ACTIVITY: Rewrite the part that opens with the line containing "полосками и сворачиваю: эффектная" and closes with the line containing "температуре", swapping "Следующая новость" for "Предыдущая новость" and leaving everything else unchanged.

________________________

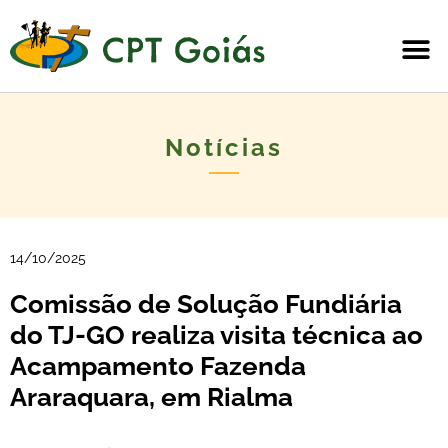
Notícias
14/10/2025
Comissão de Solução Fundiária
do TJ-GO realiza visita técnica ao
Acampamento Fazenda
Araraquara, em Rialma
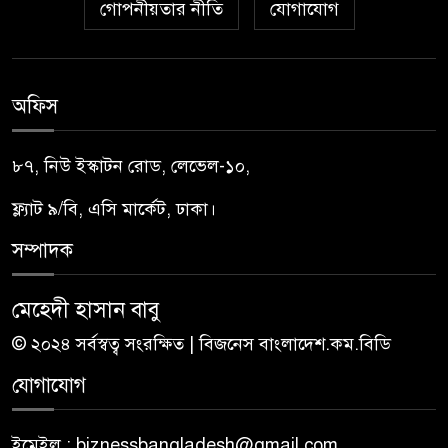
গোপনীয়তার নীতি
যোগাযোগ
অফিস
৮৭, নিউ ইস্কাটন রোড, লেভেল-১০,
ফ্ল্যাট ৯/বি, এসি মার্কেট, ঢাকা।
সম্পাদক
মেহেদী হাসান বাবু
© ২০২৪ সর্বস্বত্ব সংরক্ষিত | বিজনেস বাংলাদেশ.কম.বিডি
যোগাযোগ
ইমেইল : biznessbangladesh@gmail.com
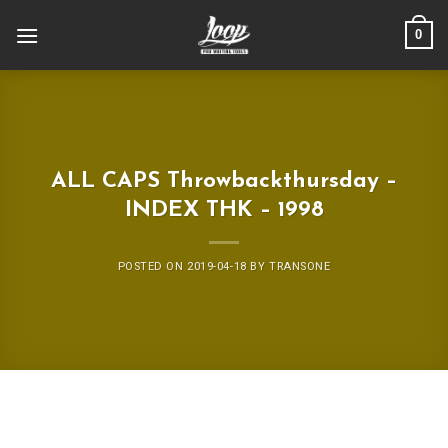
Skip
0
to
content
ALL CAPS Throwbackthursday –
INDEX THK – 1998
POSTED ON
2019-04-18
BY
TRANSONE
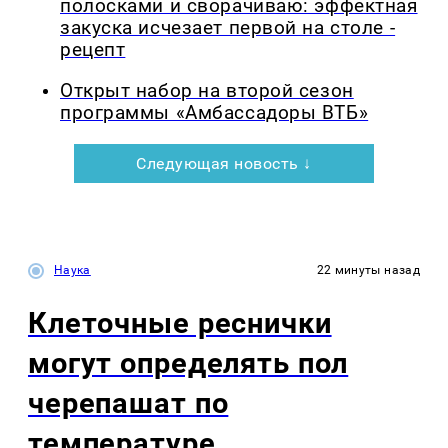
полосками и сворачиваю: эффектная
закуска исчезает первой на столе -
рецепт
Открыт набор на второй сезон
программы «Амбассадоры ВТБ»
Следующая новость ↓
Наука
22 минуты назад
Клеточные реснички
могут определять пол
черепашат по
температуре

________________________

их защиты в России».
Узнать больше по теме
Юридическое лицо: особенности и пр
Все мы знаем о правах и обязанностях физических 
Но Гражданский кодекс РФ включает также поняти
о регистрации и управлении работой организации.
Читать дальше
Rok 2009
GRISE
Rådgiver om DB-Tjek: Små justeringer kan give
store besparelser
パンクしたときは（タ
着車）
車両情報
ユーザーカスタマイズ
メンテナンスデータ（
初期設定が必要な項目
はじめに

________________________

WRITTEN REPLY:
полосками и сворачиваю: эффектная
закуска исчезает первой на столе -
рецепт
Открыт набор на второй сезон
программы «Амбассадоры ВТБ»
Предыдущая новость ↓
Наука
22 минуты назад
Клеточные реснички
могут определять пол
черепашат по
температуре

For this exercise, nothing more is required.